When Denny saw how high the river was, he didn’t rig his fishing gear. Mine, however, was at the ready, so I plopped a Phoebe into the slack water near the mouth of Line Creek and hooked a foot-long smallmouth bass. Not a lunker, but big enough to bend the ultralight rod and fight the reel drag in fast water.  There were no bass in the Schoharie when Indians used the pile of flood-wood to cross the river. Bass got into this watershed through the Erie Canal.
 After seeing the eddies created by the sharp bend in the river and the mouths of two tributaries so close together, it was easy to visualize the accumulation of downed trees and branches during highwater periods. Today there are few huge trees along the river to anchor such a log pile, and farmers who grow corn in these rich bottomlands would never tolerate a “schoharie.”
    It took less than an hour to discover the site of the “schoharie”, so we drove south on Route 145, passing under Vroman’s Nose and stopping at a historical marker that noted the site of an Indian village at the “Elbow on Schoharie Creek.” That sign provided a new prospective.  The Indian village was just upstream from the pile of flood-wood that provided easy access to rich bottomlands on the other side of the river. I could visualize the village surrounded by fields of corn, beans and squash.

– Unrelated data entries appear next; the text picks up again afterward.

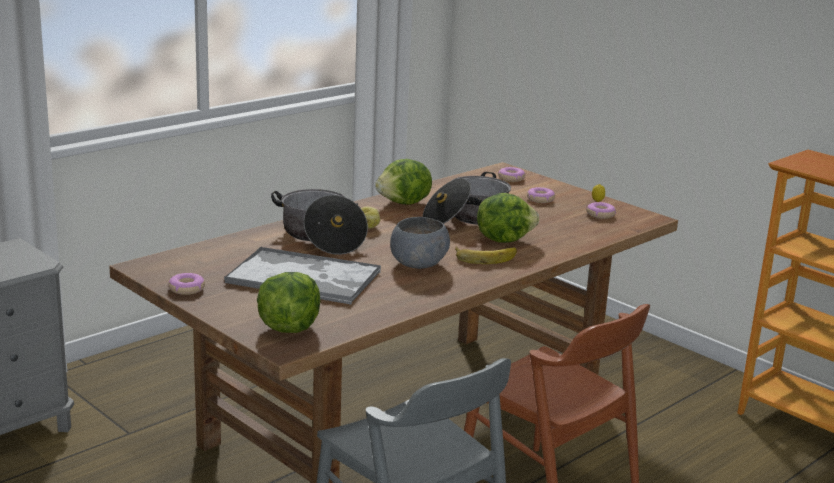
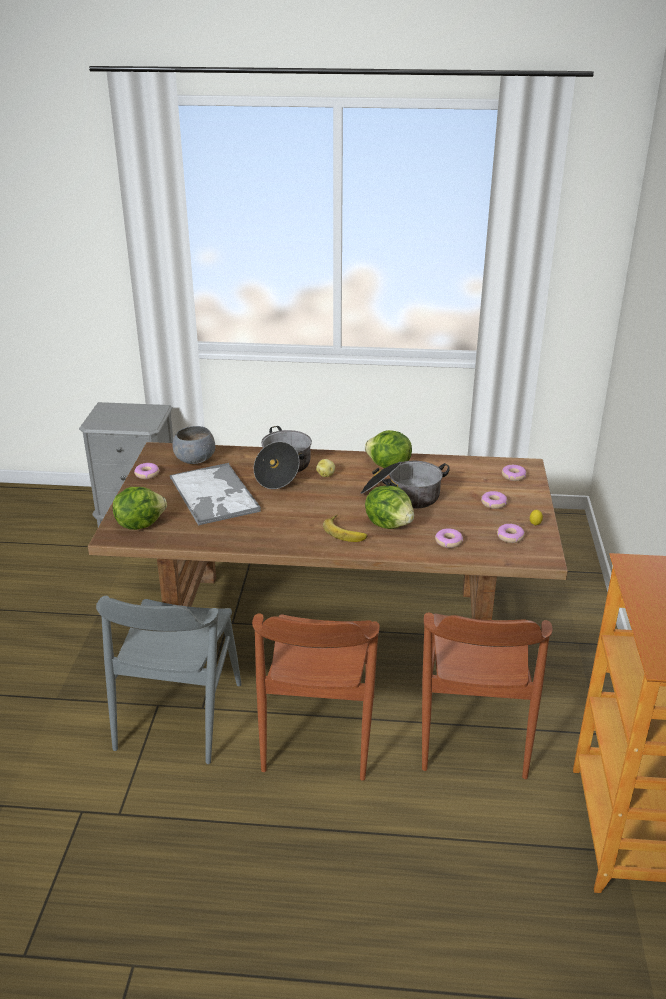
camera: 50 degrees right, 10 degrees up
(417, 264) = (294, 516): grey bowl -> grey bowl (194, 459)
(571, 233) = (448, 542): none -> donut
(642, 428) = (472, 731): none -> brown chair

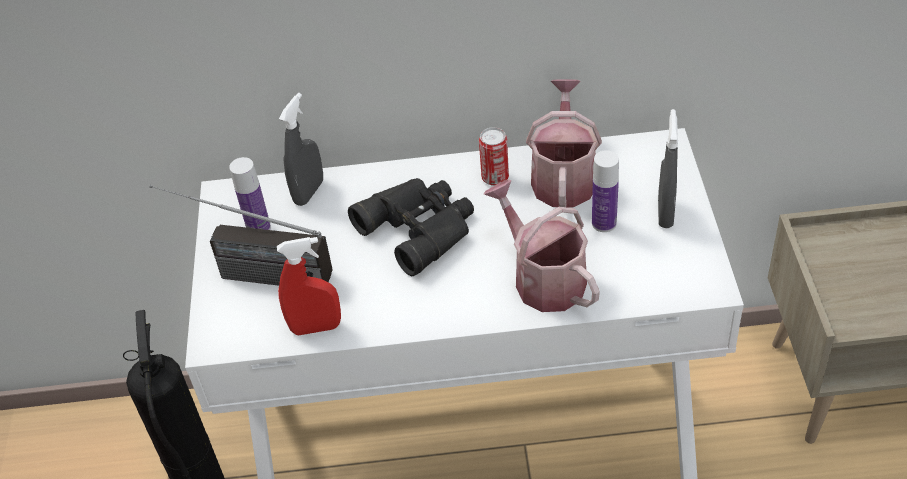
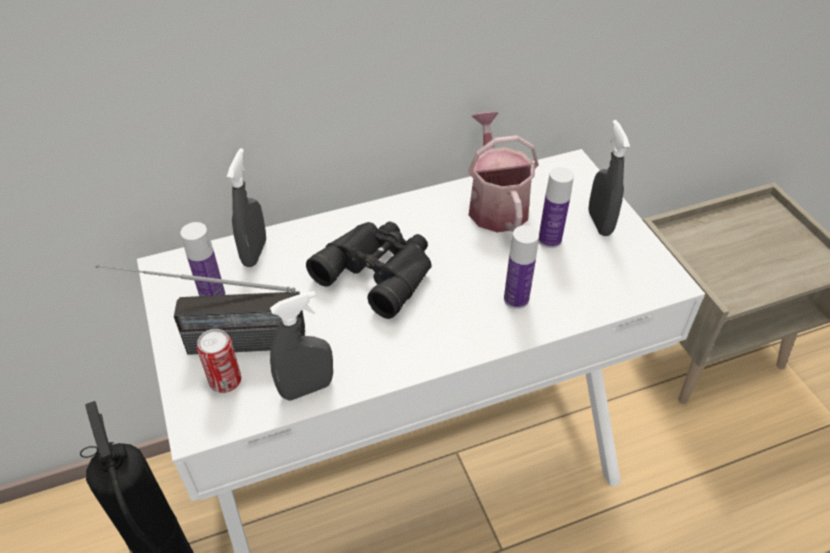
camera: 20 degrees left, 0 degrees up
(316, 327) = (306, 388): red spray bottle -> grey spray bottle
(495, 177) = (433, 213): can -> can (225, 381)
(543, 278) = (516, 299): watering can -> bottle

    Incidentally, according to Judge John M. Brown the Indians and the village were called Schoharie.

    “Schoharie was first inhabited by a French Indian prisoner; married to a Mohawk Squaw. His name was Karigondonte, whose father-in-law sent him there, and gave him land, for fear that the Mohawk Indians would kill him when they got drunk, and gave him land, as the Mohawk bore a great enmity to the French.
    “Other Indians, Mohawk, Mohegan, Discarora, Delaware, and Onidas, flocked to him, so that he increased to a nation to about three hundred strong, and established chiefs among them; who then pretended to be the owners of all that vast territory of land, and granted conveyances thereof.”

Brief Sketch of the First Settlement of the County of Schoharie by the Germans By John M. Brown - 1823


     Schoharie County, perhaps more than any other in the Mohawk Valley watershed, is rife with historical markers that open doors to history.  We discovered another one of those doors a few miles south on Route 145 at a roadside parking area where we stopped to check out a possible canoe launch. This Historic New York sign entitled The Timothy Murphy Trail told the tail of Schoharie County’s Revolutionary War Hero. Murphy was a scout and sharpshooter who killed a British General at Saratoga in 1777, and saved the day when Indians and Tories attacked Schoharie valley in 1780.  The Indians called him “magic man” because his double- barreled rifle could shoot twice before reloading.

The publications noted above can be found at libraries and historical societies, AND on the Web.